Sometimes VM volume snapshots in ACS can stuck in exotic states like ‘Allocated’, ‘BackingUp’. They can not be removed through API in those states. Unfortunately, the problem occurs from time to time in every ACS version and last time we met it in ACS 4.9.2. Administrator must remove them somehow from ACS. The article provides the step-by-step guide how to address the problem.
So, this is not a regular case. To solve it administrator must use direct database modification for ACS database. Operation should be executed in three steps:
- change the state of an snapshot which is in wrong state;
- remove the snapshot through API (or UI);
- check data removed from image store.
Fixing it
First, let’s find snapshot in wrong states:
mysql> select * from snapshots where status != 'BackedUp' and status != 'Destroyed' and status != 'Error';
+-----+----------------+------------+-----------+-----------+------------------+-----------+------+-----------------------------------------------------------------+--------------------------------------+---------------+------------------+-------------+---------------------+---------------------+----------------+----------+------------+--------------+-----------------+---------+-------+----------+----------+
| id | data_center_id | account_id | domain_id | volume_id | disk_offering_id | status | path | name | uuid | snapshot_type | type_description | size | created | removed | backup_snap_id | swift_id | sechost_id | prev_snap_id | hypervisor_type | version | s3_id | min_iops | max_iops |
+-----+----------------+------------+-----------+-----------+------------------+-----------+------+-----------------------------------------------------------------+--------------------------------------+---------------+------------------+-------------+---------------------+---------------------+----------------+----------+------------+--------------+-----------------+---------+-------+----------+----------+
| 66 | 1 | 4 | 1 | 376 | 1 | Allocated | NULL | VM-aab02612-8b9b-4274-b727-3505558995b3_ROOT-336_20170117082532 | c35af6d6-eb89-406c-a06a-e3ab7da48c67 | 0 | MANUAL | 8589934592 | 2017-01-17 08:25:32 | NULL | NULL | NULL | NULL | NULL | KVM | 2.2 | NULL | NULL | NULL |
| 729 | 1 | 2 | 1 | 607 | 18 | Creating | NULL | DONTDELETEORYOUWILLBEFIRED_ROOT-523_20170823050255 | 83549abf-7bdd-4a75-bdaa-66c01426ab2d | 3 | HOURLY | 53687091200 | 2017-08-23 05:02:55 | 2017-08-23 05:10:44 | NULL | NULL | NULL | NULL | KVM | 2.2 | NULL | NULL | NULL |
| 879 | 1 | 2 | 1 | 607 | 18 | BackingUp | NULL | DONTDELETEORYOUWILLBEFIRED_ROOT-523_20170828070114 | 0d6e4ef3-1275-4117-8721-cf35e6211de5 | 3 | HOURLY | 53687091200 | 2017-08-28 07:01:14 | NULL | NULL | NULL | NULL | NULL | KVM | 2.2 | NULL | NULL | NULL |
+-----+----------------+------------+-----------+-----------+------------------+-----------+------+-----------------------------------------------------------------+--------------------------------------+---------------+------------------+-------------+---------------------+---------------------+----------------+----------+------------+--------------+-----------------+---------+-------+----------+----------+
Keep in mind, the list can include extra snapshots which are created currently, so consider use of
created
field filtering in real cases
Change their state to “BackedUp”:
mysql> update snapshots set status = 'BackedUp' where id=879 or id=66;
Removal
Now, after fixing the state, remove the snapshots with API or UI.

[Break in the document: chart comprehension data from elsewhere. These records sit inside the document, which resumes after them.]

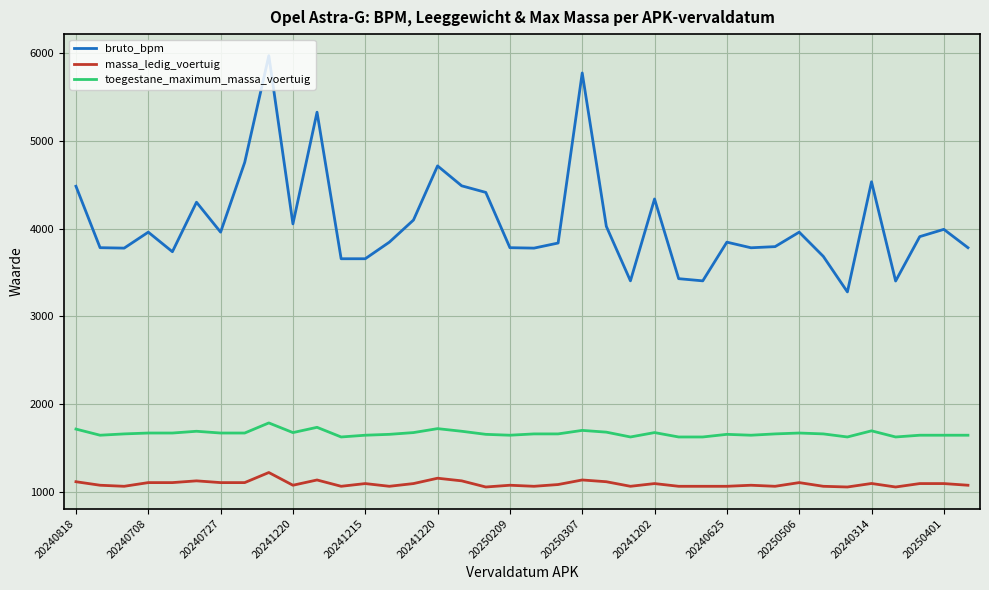

Which series has the largest range (max minus min)?

bruto_bpm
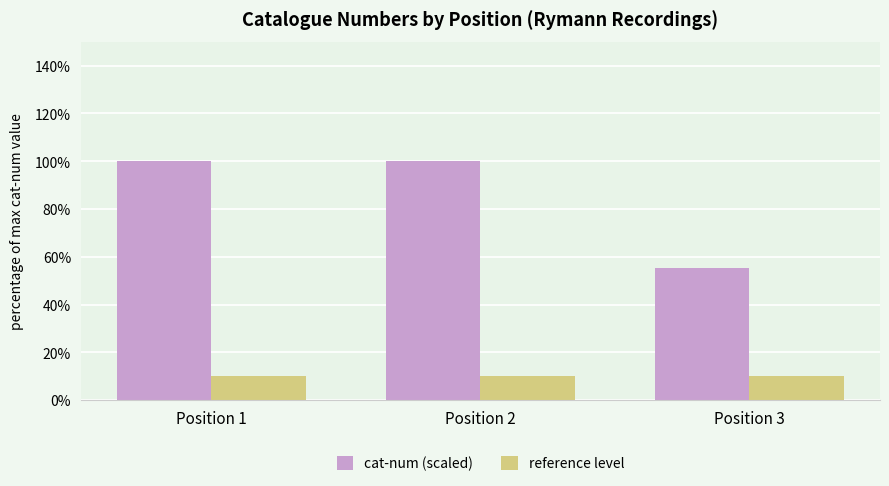

Rank the series by their average value, from lowest to highest.

reference level, cat-num (scaled)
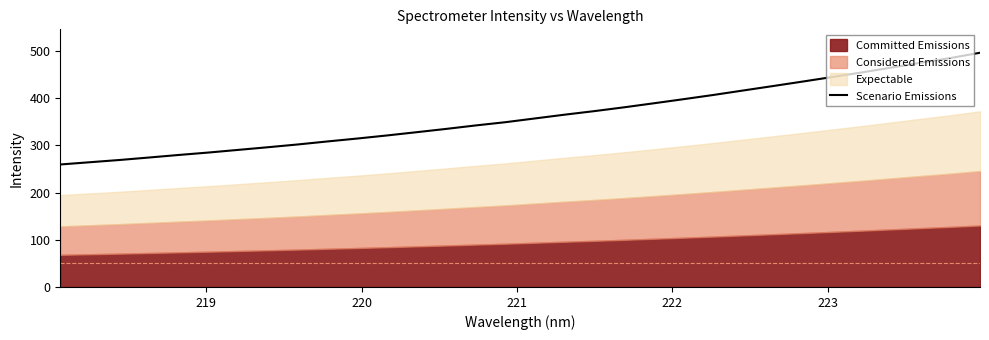

What is the minimum value for Scenario Emissions?

259.4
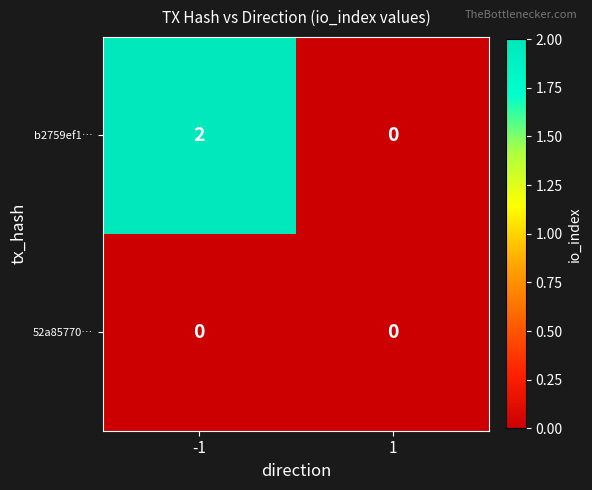

Which series has the largest range (max minus min)?

b2759ef1…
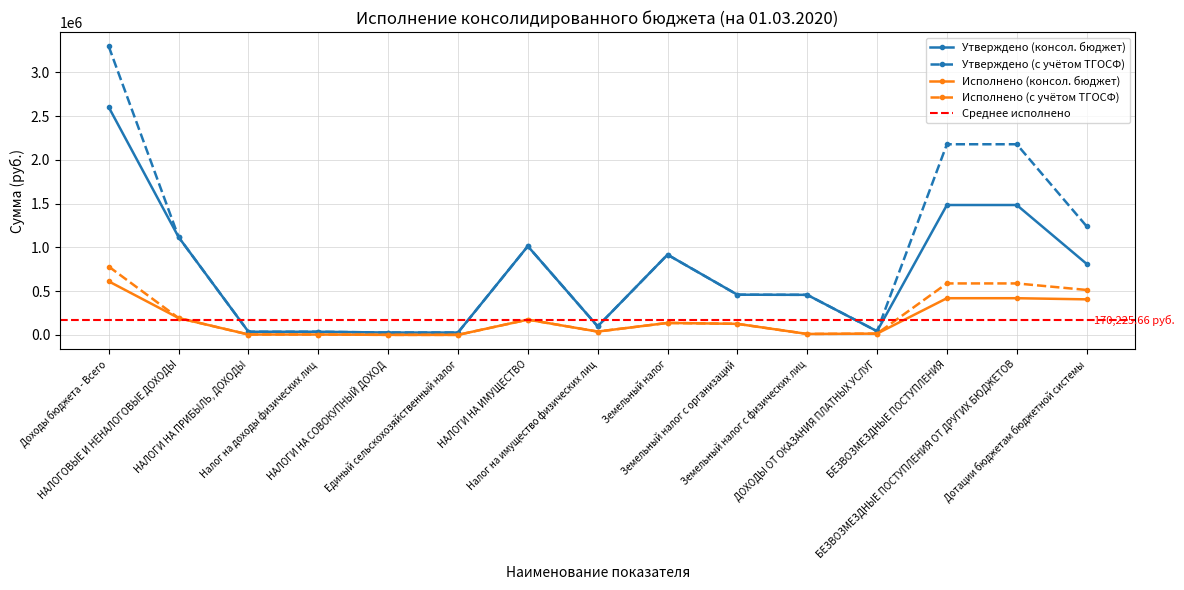

Reading left to right, transcribe all the data shown in this chart.

Утверждено (консол. бюджет): 2600219.0	1116800.0	35569.0	35569.0	26515.0	26515.0	1013096.0	97112.0	915984.0	458726.0	457258.0	41620.0	1483419.0	1483419.0	811527.0
Утверждено (с учётом ТГОСФ): 3294219.0	1116800.0	35569.0	35569.0	26515.0	26515.0	1013096.0	97112.0	915984.0	458726.0	457258.0	41620.0	2177419.0	2177419.0	1240804.0
Исполнено (консол. бюджет): 611061.5	192277.5	4087.7	4087.7	0.0	0.0	174014.2	37679.9	136334.3	125885.0	10449.3	14175.6	418784.0	418784.0	405764.0
Исполнено (с учётом ТГОСФ): 779907.9	192277.5	4087.7	4087.7	0.0	0.0	174014.2	37679.9	136334.3	125885.0	10449.3	14175.6	587630.4	587630.4	513083.0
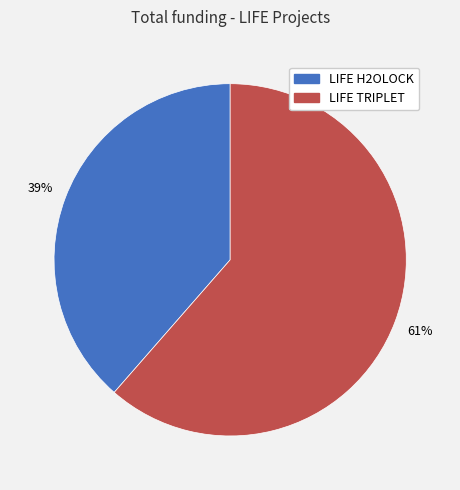

Count the number of slices in the pie.

2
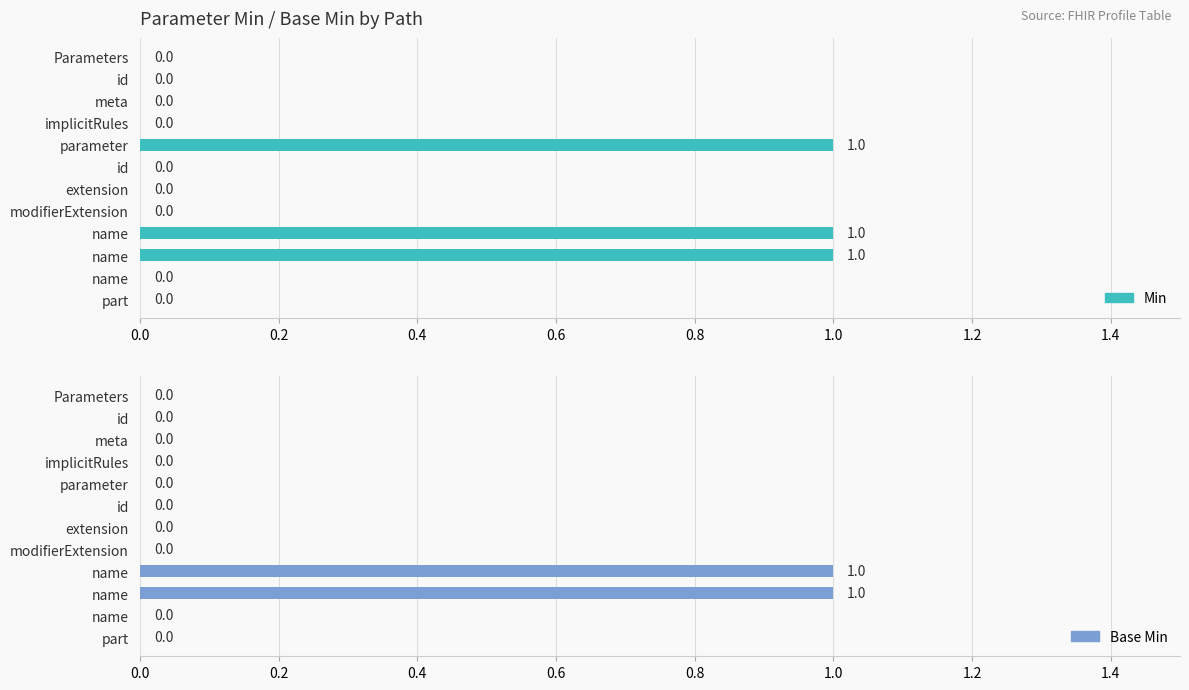

Reading left to right, transcribe all the data shown in this chart.

Min: 0	0	0	0	1	0	0	0	1	1	0	0
Base Min: 0	0	0	0	0	0	0	0	1	1	0	0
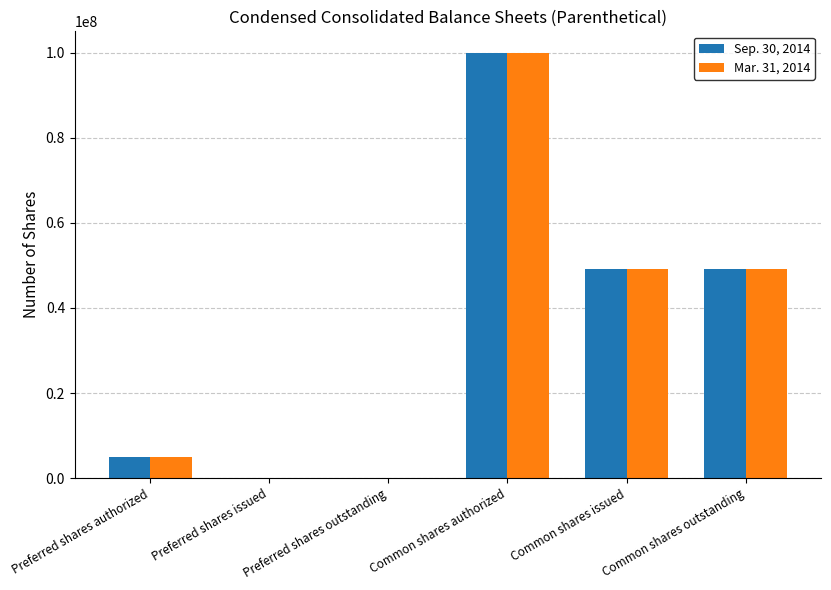

True or false: Sep. 30, 2014 has a value of 0 at Preferred shares outstanding.

True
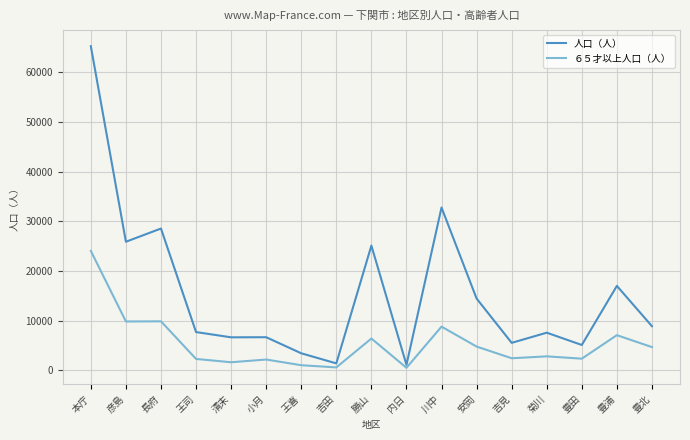

True or false: 人口（人） has more than 2 points higher than both neighbors.

True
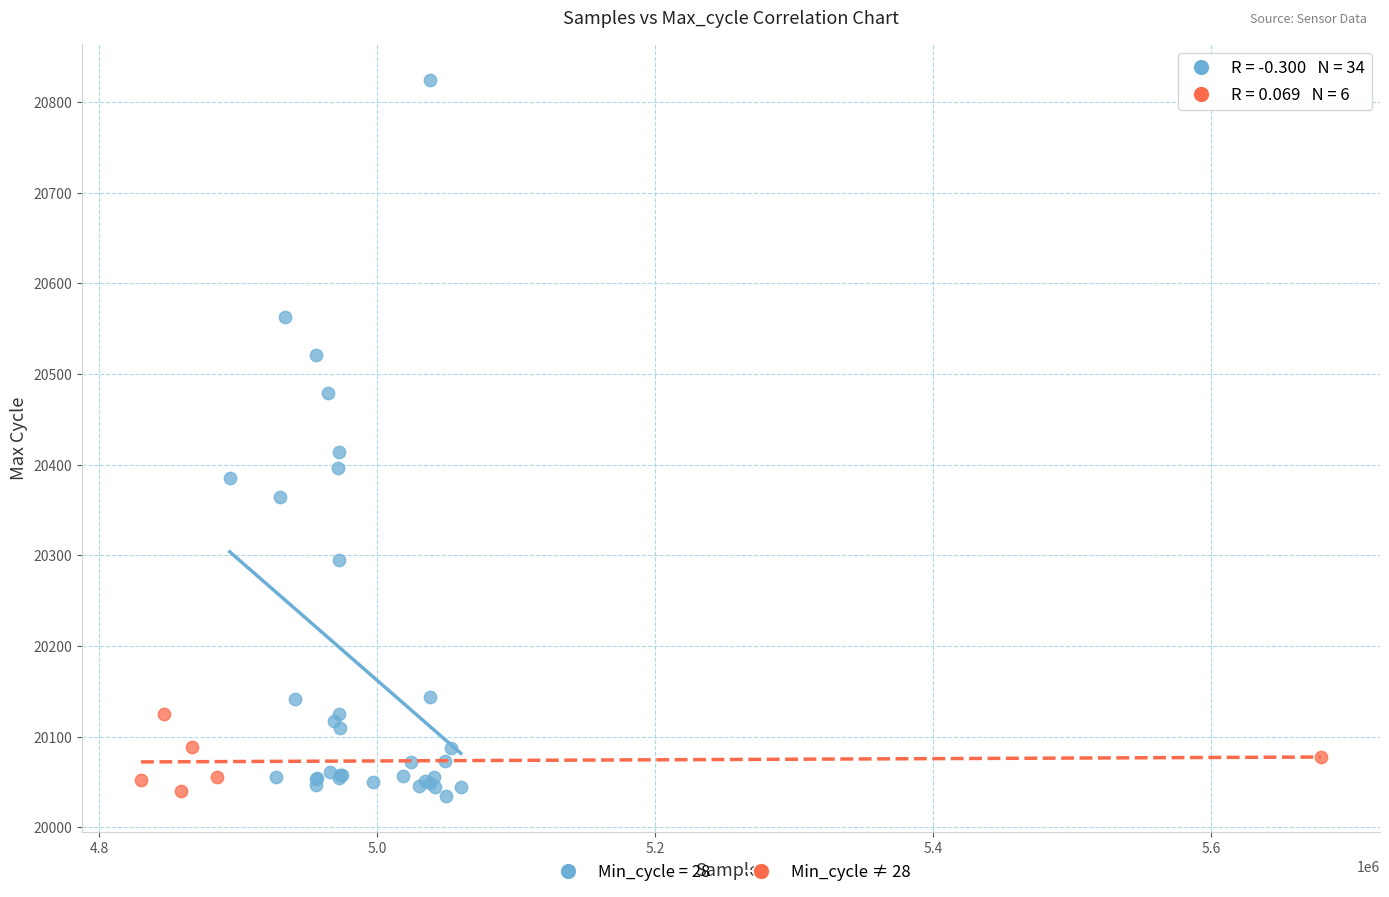

Which series has the widest spread of Y values?

Min_cycle = 28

Data Removal From Image Store
Ensure, data wiped from a secondary storage (example for Snapshot with Id=879):
mysql> select snapshot_id, url, store_role, install_path from snapshot_store_ref,image_store where image_store.id=store_id and snapshot_id=879 and store_role = 'Image';
+-------------+--------------------------------------+------------+-----------------+
| snapshot_id | url | store_role | install_path |
+-------------+--------------------------------------+------------+-----------------+
| 879 | nfs://192.168.3.218/export/secondary | Image | snapshots/2/607 |
+-------------+--------------------------------------+------------+-----------------+
1 row in set (0.00 sec)
Now, let’s visit a storage server nfs://192.168.3.218/export/secondary
and ensure that the path
snapshots/2/607
doesn’t have the data.
Problem Sources
The problem might happen during snapshot creation in several cases, the popular are:
- network connectivity failures;
- management server failure;
- hardware performance degradation or failure.
Long-term Solution
For a long-term solution an automated script can be deployed which determines the situation and notifies ITSM about it (or even cleans automatically).